Line by line, set down the records exactly as they appear below.

Information given: Begin

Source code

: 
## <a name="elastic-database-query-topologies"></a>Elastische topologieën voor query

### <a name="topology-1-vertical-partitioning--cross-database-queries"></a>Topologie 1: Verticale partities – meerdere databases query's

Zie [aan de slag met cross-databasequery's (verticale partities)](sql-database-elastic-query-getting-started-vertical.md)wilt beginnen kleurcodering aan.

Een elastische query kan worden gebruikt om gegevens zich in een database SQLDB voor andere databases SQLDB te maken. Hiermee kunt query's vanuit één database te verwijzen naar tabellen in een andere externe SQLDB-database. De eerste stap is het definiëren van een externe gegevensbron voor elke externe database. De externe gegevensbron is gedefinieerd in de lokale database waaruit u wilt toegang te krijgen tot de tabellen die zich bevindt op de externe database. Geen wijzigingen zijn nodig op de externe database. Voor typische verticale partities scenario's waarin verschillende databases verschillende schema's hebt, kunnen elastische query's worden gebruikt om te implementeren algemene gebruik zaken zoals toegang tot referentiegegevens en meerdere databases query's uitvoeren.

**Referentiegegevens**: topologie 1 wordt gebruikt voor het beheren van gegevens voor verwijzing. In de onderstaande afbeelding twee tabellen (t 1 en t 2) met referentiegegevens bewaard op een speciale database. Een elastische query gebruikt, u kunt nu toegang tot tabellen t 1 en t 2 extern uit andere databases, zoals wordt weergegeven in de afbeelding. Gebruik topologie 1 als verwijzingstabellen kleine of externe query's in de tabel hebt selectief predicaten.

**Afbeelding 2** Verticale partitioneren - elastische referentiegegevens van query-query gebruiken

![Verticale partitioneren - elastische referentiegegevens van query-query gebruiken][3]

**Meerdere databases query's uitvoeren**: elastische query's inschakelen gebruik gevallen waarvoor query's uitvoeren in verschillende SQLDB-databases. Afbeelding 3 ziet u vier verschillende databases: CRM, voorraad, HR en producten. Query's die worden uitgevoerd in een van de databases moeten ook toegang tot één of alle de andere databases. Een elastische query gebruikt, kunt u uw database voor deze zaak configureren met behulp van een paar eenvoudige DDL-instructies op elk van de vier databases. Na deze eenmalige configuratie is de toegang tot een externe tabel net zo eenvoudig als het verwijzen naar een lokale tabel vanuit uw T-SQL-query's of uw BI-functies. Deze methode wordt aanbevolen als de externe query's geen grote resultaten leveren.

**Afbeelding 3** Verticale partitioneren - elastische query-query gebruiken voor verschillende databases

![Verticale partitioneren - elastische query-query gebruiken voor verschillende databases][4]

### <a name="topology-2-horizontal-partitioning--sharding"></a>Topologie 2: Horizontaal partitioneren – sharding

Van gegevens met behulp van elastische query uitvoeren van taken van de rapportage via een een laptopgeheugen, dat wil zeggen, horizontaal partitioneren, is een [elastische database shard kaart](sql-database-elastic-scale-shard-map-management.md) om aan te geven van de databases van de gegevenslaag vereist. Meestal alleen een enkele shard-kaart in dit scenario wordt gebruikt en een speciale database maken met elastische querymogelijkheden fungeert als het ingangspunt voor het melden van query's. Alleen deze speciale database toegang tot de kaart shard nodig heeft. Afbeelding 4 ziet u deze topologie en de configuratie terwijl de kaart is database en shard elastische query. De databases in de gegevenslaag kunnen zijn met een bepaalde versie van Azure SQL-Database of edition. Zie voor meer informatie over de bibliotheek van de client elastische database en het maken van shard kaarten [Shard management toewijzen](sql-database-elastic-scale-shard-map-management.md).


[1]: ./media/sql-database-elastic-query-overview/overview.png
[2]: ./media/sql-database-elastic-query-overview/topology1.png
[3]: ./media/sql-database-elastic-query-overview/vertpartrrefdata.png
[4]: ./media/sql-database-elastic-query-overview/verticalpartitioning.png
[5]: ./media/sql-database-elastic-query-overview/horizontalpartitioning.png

Information given: End

— Answer box —
Source code

: 
## <a name="elastic-database-query-topologies"></a>Elastische topologieën voor query

### <a name="topology-1-vertical-partitioning--cross-database-queries"></a>Topologie 1: Verticale partities – meerdere databases query's

Zie [aan de slag met cross-databasequery's (verticale partities)](sql-database-elastic-query-getting-started-vertical.md)wilt beginnen kleurcodering aan.

Een elastische query kan worden gebruikt om gegevens zich in een database SQLDB voor andere databases SQLDB te maken. Hiermee kunt query's vanuit één database te verwijzen naar tabellen in een andere externe SQLDB-database. De eerste stap is het definiëren van een externe gegevensbron voor elke externe database. De externe gegevensbron is gedefinieerd in de lokale database waaruit u wilt toegang te krijgen tot de tabellen die zich bevindt op de externe database. Geen wijzigingen zijn nodig op de externe database. Voor typische verticale partities scenario's waarin verschillende databases verschillende schema's hebt, kunnen elastische query's worden gebruikt om te implementeren algemene gebruik zaken zoals toegang tot referentiegegevens en meerdere databases query's uitvoeren.

**Referentiegegevens**: topologie 1 wordt gebruikt voor het beheren van gegevens voor verwijzing. In de onderstaande afbeelding twee tabellen (t 1 en t 2) met referentiegegevens bewaard op een speciale database. Een elastische query gebruikt, u kunt nu toegang tot tabellen t 1 en t 2 extern uit andere databases, zoals wordt weergegeven in de afbeelding. Gebruik topologie 1 als verwijzingstabellen kleine of externe query's in de tabel hebt selectief predicaten.

**Afbeelding 2** Verticale partitioneren - elastische referentiegegevens van query-query gebruiken

![Verticale partitioneren - elastische referentiegegevens van query-query gebruiken][3]

**Meerdere databases query's uitvoeren**: elastische query's inschakelen gebruik gevallen waarvoor query's uitvoeren in verschillende SQLDB-databases. Afbeelding 3 ziet u vier verschillende databases: CRM, voorraad, HR en producten. Query's die worden uitgevoerd in een van de databases moeten ook toegang tot één of alle de andere databases. Een elastische query gebruikt, kunt u uw database voor deze zaak configureren met behulp van een paar eenvoudige DDL-instructies op elk van de vier databases. Na deze eenmalige configuratie is de toegang tot een externe tabel net zo eenvoudig als het verwijzen naar een lokale tabel vanuit uw T-SQL-query's of uw BI-functies. Deze methode wordt aanbevolen als de externe query's geen grote resultaten leveren.

**Afbeelding 3** Verticale partitioneren - elastische query-query gebruiken voor verschillende databases

![Verticale partitioneren - elastische query-query gebruiken voor verschillende databases][4]

### <a name="topology-2-horizontal-partitioning--sharding"></a>Topologie 2: Horizontaal partitioneren – sharding

Van gegevens met behulp van elastische query uitvoeren van taken van de rapportage via een een laptopgeheugen, dat wil zeggen, horizontaal partitioneren, is een [elastische database shard kaart](sql-database-elastic-scale-shard-map-management.md) om aan te geven van de databases van de gegevenslaag vereist. Meestal alleen een enkele shard-kaart in dit scenario wordt gebruikt en een speciale database maken met elastische querymogelijkheden fungeert als het ingangspunt voor het melden van query's. Alleen deze speciale database toegang tot de kaart shard nodig heeft. Afbeelding 4 ziet u deze topologie en de configuratie terwijl de kaart is database en shard elastische query. De databases in de gegevenslaag kunnen zijn met een bepaalde versie van Azure SQL-Database of edition. Zie voor meer informatie over de bibliotheek van de client elastische database en het maken van shard kaarten [Shard management toewijzen](sql-database-elastic-scale-shard-map-management.md).


[1]: ./media/sql-database-elastic-query-overview/overview.png
[2]: ./media/sql-database-elastic-query-overview/topology1.png
[3]: ./media/sql-database-elastic-query-overview/vertpartrrefdata.png
[4]: ./media/sql-database-elastic-query-overview/verticalpartitioning.png
[5]: ./media/sql-database-elastic-query-overview/horizontalpartitioning.png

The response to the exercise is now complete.